Limitations & Future Work¶

Excessive gaps between granularity steps: Each pooling operation directly halves the token count, causing large gaps between adjacent granularities (576 \(\rightarrow\) 288 \(\rightarrow\) 144 \(\rightarrow\) 72 \(\rightarrow\) 36). For text-dense tasks, the router exclusively chooses 576 tokens, indicating a lack of sufficiently fine intermediate granularities. Designing a smoother granularity scaling network (e.g., variable-stride pooling) may prove beneficial.
Two-stage training overhead: Stage 1 requires running forward passes with all 5 granularities for each sample, scaling the training cost to approximately 5 times that of single-granularity training. While Stage 2 is fast (14 hours), whether the two stages can be merged into alternating training warrants exploration.
Validation limited to LLaVA-NeXT architecture: Can this be generalized to other architectures such as InternVL or Qwen-VL? Does the router design need modification for different architectures?
Small router parameter size but additional inference overhead: Although the router only introduces 1.66% more parameters, all granularities of tokens must be generated before selecting one, meaning that the scaling of all granularities still needs to be executed during inference.
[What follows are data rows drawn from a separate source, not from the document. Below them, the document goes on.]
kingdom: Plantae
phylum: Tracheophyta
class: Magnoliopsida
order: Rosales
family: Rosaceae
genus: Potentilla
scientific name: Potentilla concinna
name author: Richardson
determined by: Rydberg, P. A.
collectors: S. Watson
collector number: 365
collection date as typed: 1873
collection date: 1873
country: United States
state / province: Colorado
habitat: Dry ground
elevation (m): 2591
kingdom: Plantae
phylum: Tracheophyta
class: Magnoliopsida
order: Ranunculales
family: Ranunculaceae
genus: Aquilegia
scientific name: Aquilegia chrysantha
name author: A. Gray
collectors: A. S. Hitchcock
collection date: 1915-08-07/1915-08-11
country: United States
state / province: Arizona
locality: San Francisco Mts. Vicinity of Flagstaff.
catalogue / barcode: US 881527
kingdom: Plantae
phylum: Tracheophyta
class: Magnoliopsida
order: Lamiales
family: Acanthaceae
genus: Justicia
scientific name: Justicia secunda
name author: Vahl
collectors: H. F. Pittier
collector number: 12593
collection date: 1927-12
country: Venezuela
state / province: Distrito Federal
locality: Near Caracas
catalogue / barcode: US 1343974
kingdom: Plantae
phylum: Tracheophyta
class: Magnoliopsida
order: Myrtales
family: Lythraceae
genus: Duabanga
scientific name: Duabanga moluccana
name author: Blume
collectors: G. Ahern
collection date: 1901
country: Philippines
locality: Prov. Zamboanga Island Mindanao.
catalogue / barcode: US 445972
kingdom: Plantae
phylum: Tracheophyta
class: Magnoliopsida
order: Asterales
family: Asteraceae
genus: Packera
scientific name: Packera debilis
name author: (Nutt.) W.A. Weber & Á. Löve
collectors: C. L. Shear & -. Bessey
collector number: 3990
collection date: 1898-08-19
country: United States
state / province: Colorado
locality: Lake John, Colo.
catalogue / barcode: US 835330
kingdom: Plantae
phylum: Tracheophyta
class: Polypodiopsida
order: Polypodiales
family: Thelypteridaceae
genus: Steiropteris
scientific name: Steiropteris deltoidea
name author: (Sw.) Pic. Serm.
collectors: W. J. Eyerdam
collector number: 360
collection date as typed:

vs FastV/VTW (token pruning): FastV prunes 50% of tokens based on attention scores after the 2nd decoder layer, and VTW aggressively discards all visual tokens after specific layers. These methods prune after encoding, risking loss of crucial information. In contrast, AVG-LLaVA selects the granularity before encoding, thus retaining the complete spatial structure of the chosen granularity.
vs LLaVA-PruMerge (pruning + merging): PruMerge determines which tokens to discard or merge based on class token similarity, which is a static strategy that ignores instructions. The router in AVG-LLaVA evaluates both the image and instruction, dynamically adjusting based on the prompt.
vs LLaVA-M3 / MQT-LLaVA (multi-granularity): LLaVA-M3 supports multi-granularity but requires users to manually specify it; MQT-LLaVA employs nested dropout to train compatibility for multiple granularities. The advantage of AVG-LLaVA lies in its automated selection and alignment via RGLF training, requiring no human intervention.
Analogy between RGLF and RLHF: RGLF essentially obtains preference signals from the LMM to train the router, akin to training reward models from human preference in RLHF. The difference is that RGLF's preference signals are objective log probabilities rather than subjective annotations, leading to higher stability.

Rating¶

Novelty: ⭐⭐⭐⭐ The adaptive granularity selection idea is intuitive yet effective, and the RGLF training paradigm is a highlight. However, the granularity scaler itself is relatively basic.
Experimental Thoroughness: ⭐⭐⭐⭐⭐ 11 benchmarks are comprehensively covered, ablation studies span 7 dimensions, and routing visualization as well as attention map analyses are in-depth.
Writing Quality: ⭐⭐⭐⭐ Clear motivation, well-structured method descriptions, and rich architectural diagrams and visualizations.
Value: ⭐⭐⭐⭐ Directly practical for MLLM inference efficiency with a highly transferable RGLF paradigm; however, it has only been validated at the 7B scale and lacks validation on larger models.